- **About this task**
The entries below hold a line with "Document page, 1500x844 pixels." and a line with "List each element's". Return those lines and all that lie between them, exactly and only.

- **Material provided**
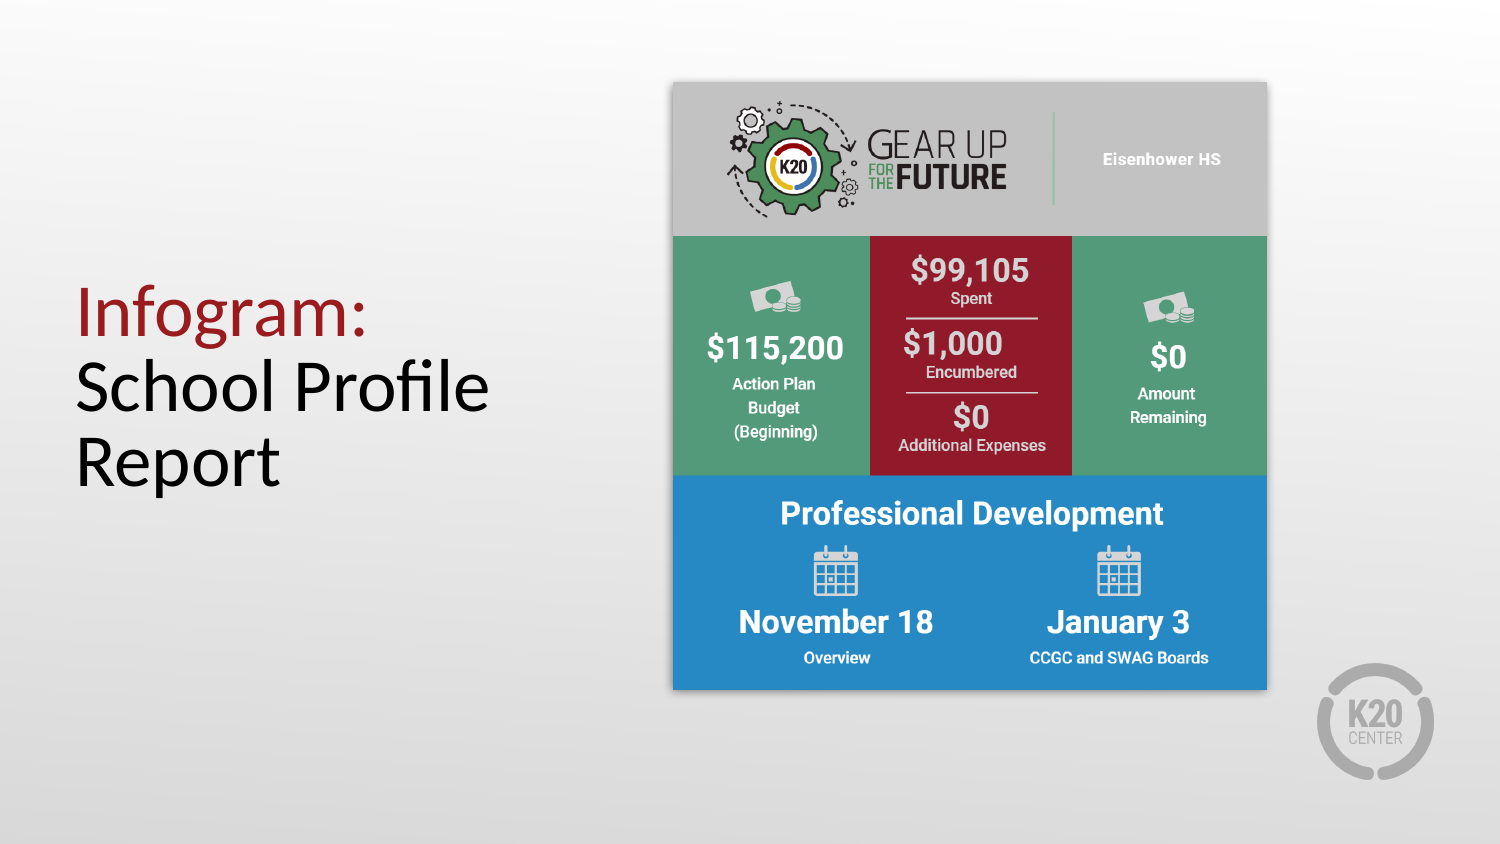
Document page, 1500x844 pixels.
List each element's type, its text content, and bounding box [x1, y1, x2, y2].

==

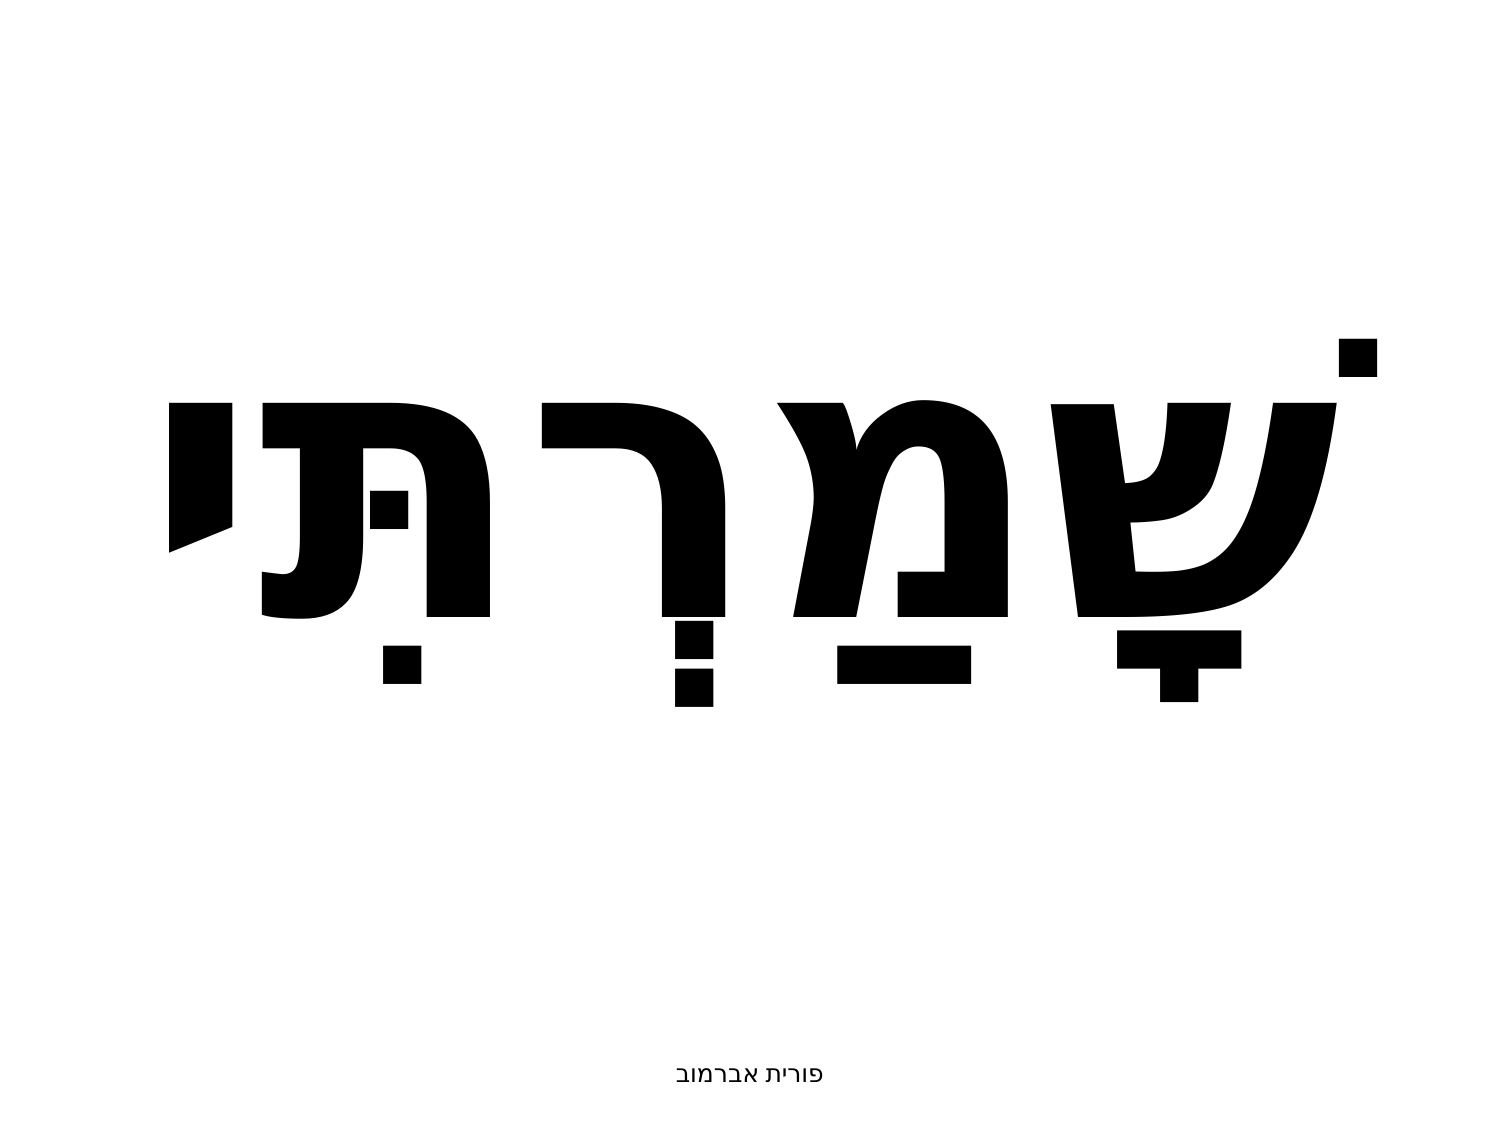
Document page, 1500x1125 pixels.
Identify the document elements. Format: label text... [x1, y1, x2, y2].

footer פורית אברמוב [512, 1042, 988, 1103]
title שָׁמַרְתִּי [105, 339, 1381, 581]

---

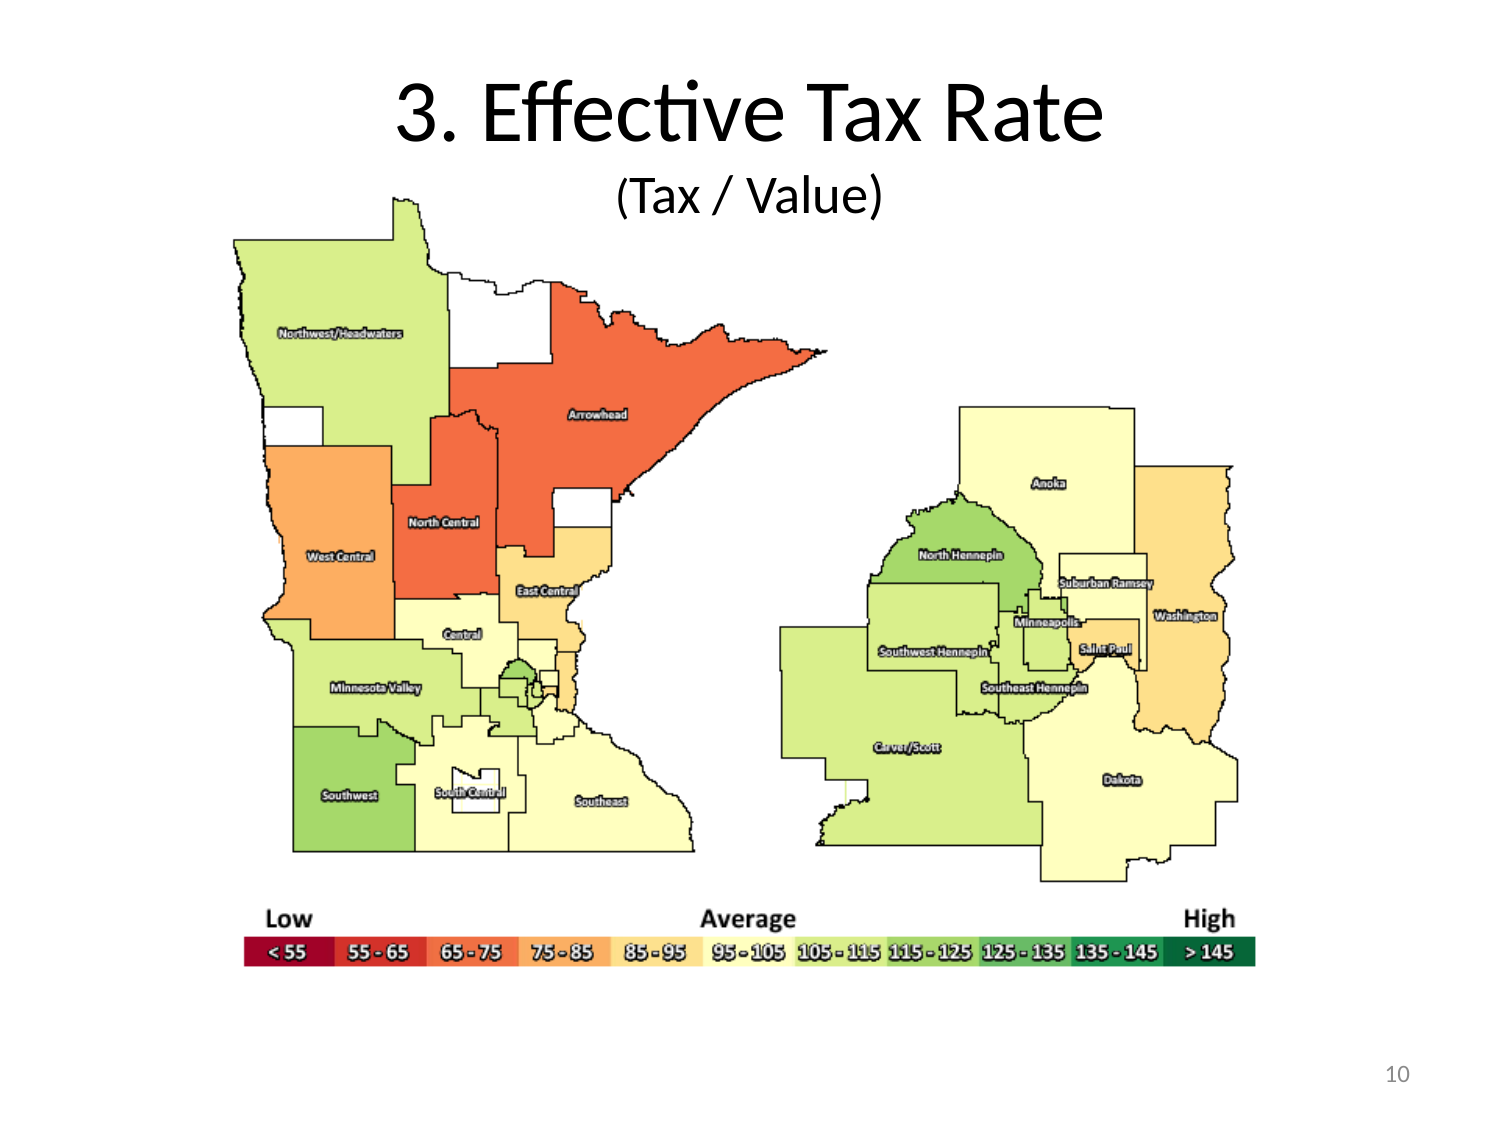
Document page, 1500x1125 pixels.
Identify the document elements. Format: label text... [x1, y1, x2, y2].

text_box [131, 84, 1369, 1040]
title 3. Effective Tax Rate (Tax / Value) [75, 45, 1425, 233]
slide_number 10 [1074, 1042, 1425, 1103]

- **Answer box**
Document page, 1500x844 pixels.
List each element's type, its text content, and bounding box [x1, y1, x2, y2].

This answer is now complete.